PORTLAND, Ore. — It's no secret Portland's housing prices have skyrocketed over the past few years, but a new pilot loan program is making it easier for low to middle-income residents to buy their first homes.

Portland teacher Abby Peterson took advantage of Consolidated Community Credit Union's program, after years of being unable to save up enough for a down payment.  

“I could get someone to give me the money, but coming up with a down payment was so hard. And then I just felt like I couldn’t get ahead either. I was saving for a down payment or I was paying down student loan debt," Peterson said. 

The pilot program allows borrowers to buy a home without making a down payment of their own. 

"We tried to take all of the road blocks that typically exist for homeowners to buy a home. We tried to take some of that friction out of the process,” CEO and President of Consolidated Community Credit Union Larry Ellifritz said. 

The median home value in Portland is $419,700, according to Zillow, which can make the prospect of buying a home feel bleak. 

“I feel like it would have taken me a decade plus to be able to save up the money that I would need for a down payment,” Peterson said. 

She is not alone.

The Portland Housing Center (PHC) offers home buyer education and resources to make home ownership a reality for Portland-area residents.

According to the center, some of the biggest challenges to home ownership in the city include:

  • Inability to make a down payment: 75 percent of clients do not have enough money saved.
  • Credit score: 18 percent have credit score issues and/or high debt to income ratios
  • Lack of education on buying a home

“Doing it myself was definitely overwhelming and daunting,” Peterson said.

Consolidated Community Credit Union offers the 100 percent loan-to-value financing for low income buyers.
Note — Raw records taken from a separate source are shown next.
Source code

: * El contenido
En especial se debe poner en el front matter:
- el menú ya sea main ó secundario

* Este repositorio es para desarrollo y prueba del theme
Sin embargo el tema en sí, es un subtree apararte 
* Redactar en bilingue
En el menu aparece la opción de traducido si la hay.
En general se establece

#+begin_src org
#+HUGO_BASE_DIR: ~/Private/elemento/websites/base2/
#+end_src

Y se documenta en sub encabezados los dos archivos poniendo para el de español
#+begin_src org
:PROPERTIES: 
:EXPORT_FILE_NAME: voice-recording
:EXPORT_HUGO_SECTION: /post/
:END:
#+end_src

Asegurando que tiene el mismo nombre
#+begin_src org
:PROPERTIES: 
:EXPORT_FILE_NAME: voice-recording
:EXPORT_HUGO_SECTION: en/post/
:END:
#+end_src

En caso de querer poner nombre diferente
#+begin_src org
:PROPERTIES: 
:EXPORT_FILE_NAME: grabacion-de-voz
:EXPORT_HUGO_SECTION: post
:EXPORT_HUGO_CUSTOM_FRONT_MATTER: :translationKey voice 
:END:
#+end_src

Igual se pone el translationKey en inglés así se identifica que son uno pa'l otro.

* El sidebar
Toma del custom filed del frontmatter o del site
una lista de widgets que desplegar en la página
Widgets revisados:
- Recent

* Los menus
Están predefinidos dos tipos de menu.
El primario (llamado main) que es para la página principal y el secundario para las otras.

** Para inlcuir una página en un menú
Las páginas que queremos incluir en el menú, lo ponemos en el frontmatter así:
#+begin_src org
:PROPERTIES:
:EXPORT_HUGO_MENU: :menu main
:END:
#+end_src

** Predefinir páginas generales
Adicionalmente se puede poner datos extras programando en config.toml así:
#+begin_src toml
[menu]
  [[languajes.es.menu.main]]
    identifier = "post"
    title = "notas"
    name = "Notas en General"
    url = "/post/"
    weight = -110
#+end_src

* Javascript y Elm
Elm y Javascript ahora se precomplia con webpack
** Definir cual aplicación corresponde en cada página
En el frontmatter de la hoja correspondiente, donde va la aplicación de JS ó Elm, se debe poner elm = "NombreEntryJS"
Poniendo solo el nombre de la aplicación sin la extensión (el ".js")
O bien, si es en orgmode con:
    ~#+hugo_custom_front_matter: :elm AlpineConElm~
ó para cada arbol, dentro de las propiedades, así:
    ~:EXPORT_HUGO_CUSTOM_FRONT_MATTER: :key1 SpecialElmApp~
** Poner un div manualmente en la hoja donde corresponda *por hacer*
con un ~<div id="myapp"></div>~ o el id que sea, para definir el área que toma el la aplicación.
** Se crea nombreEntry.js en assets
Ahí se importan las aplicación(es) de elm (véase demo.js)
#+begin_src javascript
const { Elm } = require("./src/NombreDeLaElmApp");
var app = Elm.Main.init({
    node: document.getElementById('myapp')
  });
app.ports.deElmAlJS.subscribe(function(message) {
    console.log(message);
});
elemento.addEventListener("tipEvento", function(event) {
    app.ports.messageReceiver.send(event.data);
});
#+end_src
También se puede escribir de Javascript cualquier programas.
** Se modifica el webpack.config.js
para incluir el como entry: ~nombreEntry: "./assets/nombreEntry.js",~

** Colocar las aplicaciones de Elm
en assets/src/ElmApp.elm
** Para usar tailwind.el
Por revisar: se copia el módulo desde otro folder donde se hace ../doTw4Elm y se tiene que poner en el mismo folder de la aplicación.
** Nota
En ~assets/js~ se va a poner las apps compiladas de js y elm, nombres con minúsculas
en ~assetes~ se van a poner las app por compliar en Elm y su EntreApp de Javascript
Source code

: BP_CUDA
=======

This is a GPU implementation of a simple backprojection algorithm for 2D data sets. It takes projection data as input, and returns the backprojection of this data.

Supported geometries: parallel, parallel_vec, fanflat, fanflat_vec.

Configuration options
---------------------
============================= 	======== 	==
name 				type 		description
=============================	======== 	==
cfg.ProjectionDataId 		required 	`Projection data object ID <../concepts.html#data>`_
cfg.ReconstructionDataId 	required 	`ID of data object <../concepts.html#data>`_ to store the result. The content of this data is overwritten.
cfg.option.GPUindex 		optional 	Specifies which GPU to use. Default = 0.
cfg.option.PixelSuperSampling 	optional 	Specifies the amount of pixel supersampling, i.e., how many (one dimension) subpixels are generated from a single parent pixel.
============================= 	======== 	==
It was made possible through a $700,000 dollar grant from the U.S. Treasury, which also takes away the requirement for mortgage insurance. 

“What's great about it is you can buy a home without money down and if you structure it properly, you can have the seller pay the closing costs. So, you literally can buy a home without having any of your dollars into it,” Ellifritz said.

The pilot loan also lets borrowers avoid the high-priced mortgage insurance of an FHA loan.

There are some restrictions. 

If a buyer has an income of less than $70,300 and they buy a home in Multnomah, Clackamas, or Washington County they quality for the program. If the buyer makes more than that, they can still qualify for the program, they just need to purchase a home in the reinvestment area.

The ability for the program to continue without grant money is yet to be seen, but for now, it is giving people like Peterson a way to invest in their future and community. 

“Taking things out of pots and putting them into the ground is literally like planting roots,” Peterson said. “And it just feels, really cheesy, but great.”

Help from credit unions and organizations such as the PHC is becoming a necessity, preparing those looking to buy a home for the challenges ahead.

PHC offers fixed interest rates, low payments, and assistance with down payments and closing costs.

Of the 351 home buyers the PHC served in the last fiscal year, their median income was $61,500 and median home price for those clients was $315,000. Thirty-seven percent of clients had to rely on one or more form(s) of loan assistance to make a down payment.